Top of DATA

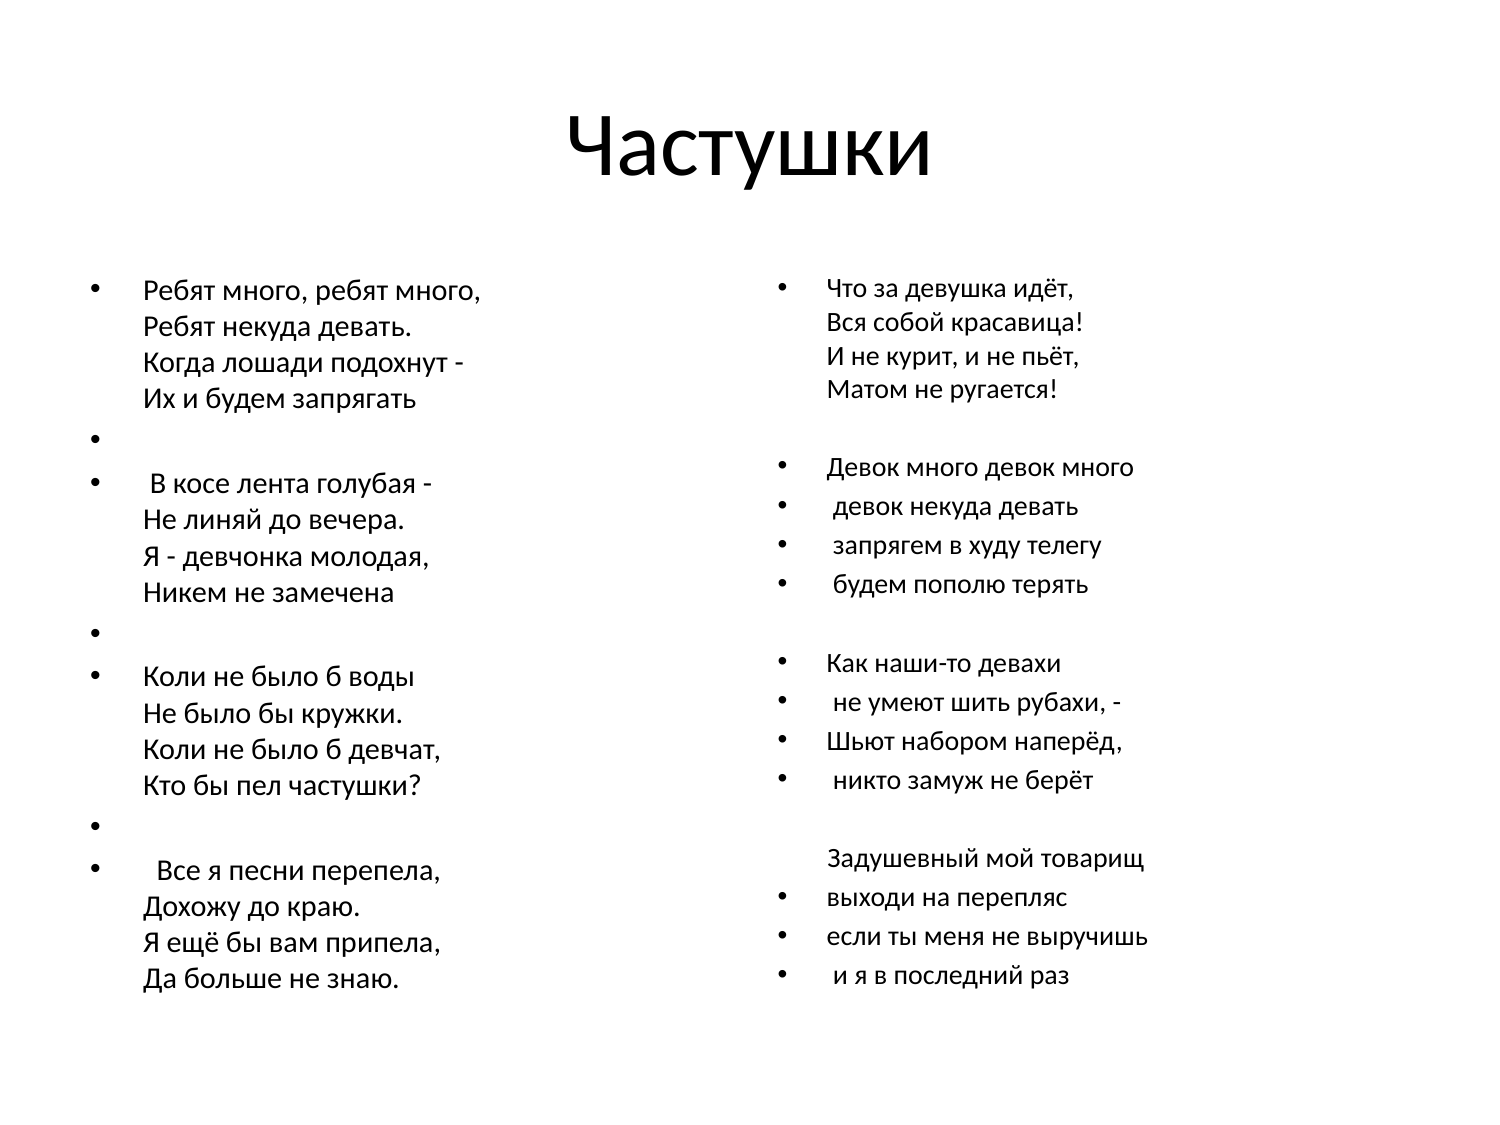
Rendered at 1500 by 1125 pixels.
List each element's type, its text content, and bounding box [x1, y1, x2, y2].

list Ребят много, ребят много, Ребят некуда девать. Когда лошади подохнут - Их и будем запрягать В косе лента голубая - Не линяй до вечера. Я - девчонка молодая, Никем не замечена Коли не было б воды Не было бы кружки. Коли не было б девчат, Кто бы пел частушки? Все я песни перепела, Дохожу до краю. Я ещё бы вам припела, Да больше не знаю. [75, 262, 738, 1005]
title Частушки [75, 45, 1425, 233]
list Что за девушка идёт, Вся собой красавица! И не курит, и не пьёт, Матом не ругается! Девок много девок много девок некуда девать запрягем в худу телегу будем пополю терять Как наши-то девахи не умеют шить рубахи, - Шьют набором наперёд, никто замуж не берёт Задушевный мой товарищ выходи на перепляс если ты меня не выручишь и я в последний раз [762, 262, 1425, 1005]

Bottom of DATA

== WHAT NEEDS TO BE DONE ==
Your task is an exact printout of the records above, with no pictures.

== RESULT OF THIS EXERCISE ==
Rendered at 1500 by 1125 pixels.
List each element's type, its text content, and bounding box [x1, y1, x2, y2].

list Ребят много, ребят много, Ребят некуда девать. Когда лошади подохнут - Их и будем запрягать В косе лента голубая - Не линяй до вечера. Я - девчонка молодая, Никем не замечена Коли не было б воды Не было бы кружки. Коли не было б девчат, Кто бы пел частушки? Все я песни перепела, Дохожу до краю. Я ещё бы вам припела, Да больше не знаю. [75, 262, 738, 1005]
title Частушки [75, 45, 1425, 233]
list Что за девушка идёт, Вся собой красавица! И не курит, и не пьёт, Матом не ругается! Девок много девок много девок некуда девать запрягем в худу телегу будем пополю терять Как наши-то девахи не умеют шить рубахи, - Шьют набором наперёд, никто замуж не берёт Задушевный мой товарищ выходи на перепляс если ты меня не выручишь и я в последний раз [762, 262, 1425, 1005]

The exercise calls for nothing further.